“Sec. 690. On comprendra sans peine la raison de cet etonnement si l’on considere qu’il est impossible que ces poudingues aient ete formees dans cette situation.
“Que des particules de la plus extreme tenuite, suspendues dans un liquide, puissent s’agglutiner entr’elles et former des couches verticales, c’est ce que nous avons la preuve en fait dans les albatres, les agathes, et meme dans les crystallizations artificielles. Mais qu’une pierre toute formee, de la grosseur de la tete, se soit arretee au milieu d’une parois verticale, et ait attendu la que les petites particules de la pierre vinssent l’envelopper, la souder et la fixer dans cette place, c’est une supposition absurde et impossible. Il faut donc regarder comme une chose demontree, que ces poudingues ont ete formes dans une position horizontale, ou a peu-pres telle, et redresses, ensuite apres leurs endurcissement. Quelle est la cause qui les a redresses? c’est ce que nous ignorons encore; mais c’est deja un pas, et un pas important, au milieu de la quantite prodigieuse de couches verticales que nous rencontrons dans nos Alpes, que d’en avoir trouve quelques-unes dont on soit parfaitement sur qu’elles ont ete formees dans une situation horizontale.
“Sec. 691. La nature meme de la matiere qu’enveloppe les cailloux de ces poudingues rend ce fait plus curieux et plus decisif. Car si c’etoit une pate informe et grossiere, on pourroit croire que ces cailloux et la pate qui les lie ont ete jetes pele-mele dans quelques crevasses verticales, ou la partie liquide c’est endurcie par le dessechement.

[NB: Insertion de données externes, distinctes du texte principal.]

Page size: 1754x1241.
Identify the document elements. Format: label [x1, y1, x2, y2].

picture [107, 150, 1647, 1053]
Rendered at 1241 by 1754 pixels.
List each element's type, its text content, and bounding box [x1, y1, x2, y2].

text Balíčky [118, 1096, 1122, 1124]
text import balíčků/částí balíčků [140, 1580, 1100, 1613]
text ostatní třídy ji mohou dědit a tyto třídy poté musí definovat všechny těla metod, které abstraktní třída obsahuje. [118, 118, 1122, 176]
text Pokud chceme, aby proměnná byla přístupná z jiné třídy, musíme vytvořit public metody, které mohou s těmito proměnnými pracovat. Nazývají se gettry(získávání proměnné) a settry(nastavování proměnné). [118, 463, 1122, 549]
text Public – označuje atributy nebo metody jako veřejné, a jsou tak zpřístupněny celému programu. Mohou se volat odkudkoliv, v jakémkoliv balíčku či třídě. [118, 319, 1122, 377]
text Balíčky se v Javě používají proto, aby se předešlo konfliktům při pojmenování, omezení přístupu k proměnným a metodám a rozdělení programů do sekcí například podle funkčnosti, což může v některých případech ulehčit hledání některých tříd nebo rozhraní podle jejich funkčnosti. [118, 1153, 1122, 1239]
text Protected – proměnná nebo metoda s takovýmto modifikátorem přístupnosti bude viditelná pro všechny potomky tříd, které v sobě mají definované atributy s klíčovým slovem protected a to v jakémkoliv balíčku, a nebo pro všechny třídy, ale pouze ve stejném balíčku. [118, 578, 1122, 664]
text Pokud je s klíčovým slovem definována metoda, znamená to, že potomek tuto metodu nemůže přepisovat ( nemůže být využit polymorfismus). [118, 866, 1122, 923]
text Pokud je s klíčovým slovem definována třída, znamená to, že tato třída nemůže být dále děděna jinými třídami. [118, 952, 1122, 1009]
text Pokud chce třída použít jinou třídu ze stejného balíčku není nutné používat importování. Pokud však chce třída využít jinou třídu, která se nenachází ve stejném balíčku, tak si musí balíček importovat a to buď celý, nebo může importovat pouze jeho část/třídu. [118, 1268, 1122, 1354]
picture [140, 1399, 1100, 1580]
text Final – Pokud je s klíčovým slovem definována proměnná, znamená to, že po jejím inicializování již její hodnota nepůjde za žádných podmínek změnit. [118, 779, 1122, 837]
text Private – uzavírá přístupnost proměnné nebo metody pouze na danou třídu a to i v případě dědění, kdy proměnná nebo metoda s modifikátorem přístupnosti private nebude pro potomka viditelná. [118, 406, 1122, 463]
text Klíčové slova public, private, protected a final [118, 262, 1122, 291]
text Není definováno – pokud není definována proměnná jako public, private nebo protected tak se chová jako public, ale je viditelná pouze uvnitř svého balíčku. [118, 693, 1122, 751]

Mais bien loin de-la, le tissu de cette pate est d’une finesse admirables; c’est une schiste, dont les feuillets elementaires sont excessivement minces, meles de mica, et parfaitement paralleles aux plans qui divisent les couches de la pierre. Ces couches memes sont tres-regulieres, bien suives et de differentes epaisseurs, depuis une demi pouce jusques a plusieurs pieds. Celles qui sont minces contiennent peu et quelquefois point de cailloux etrangers, et on observe quelques alternatives de ces couches minces sans cailloux et des couches epaisses qui en contiennent. La couleur du fond de ce schiste varie beaucoup; il est ici gris, la verdatre, le plus souvent violet ou rougeatre; on en voit aussi qui est marbre de ces differentes couleurs. Ses couches sont dirigees du nord au sud exactement comme celles des roches granitoides qui sont au-dessous, Sec. 688. mais l’inclinaison du schiste est beaucoup plus grande, ses couches sont souvent tout-a-fait verticales, et lorsqu’elles ne le sont pas, elles montent de quelques degres du meme cote que les roches dont je viens de parler; c’est-a-dire, du cote de l’ouest.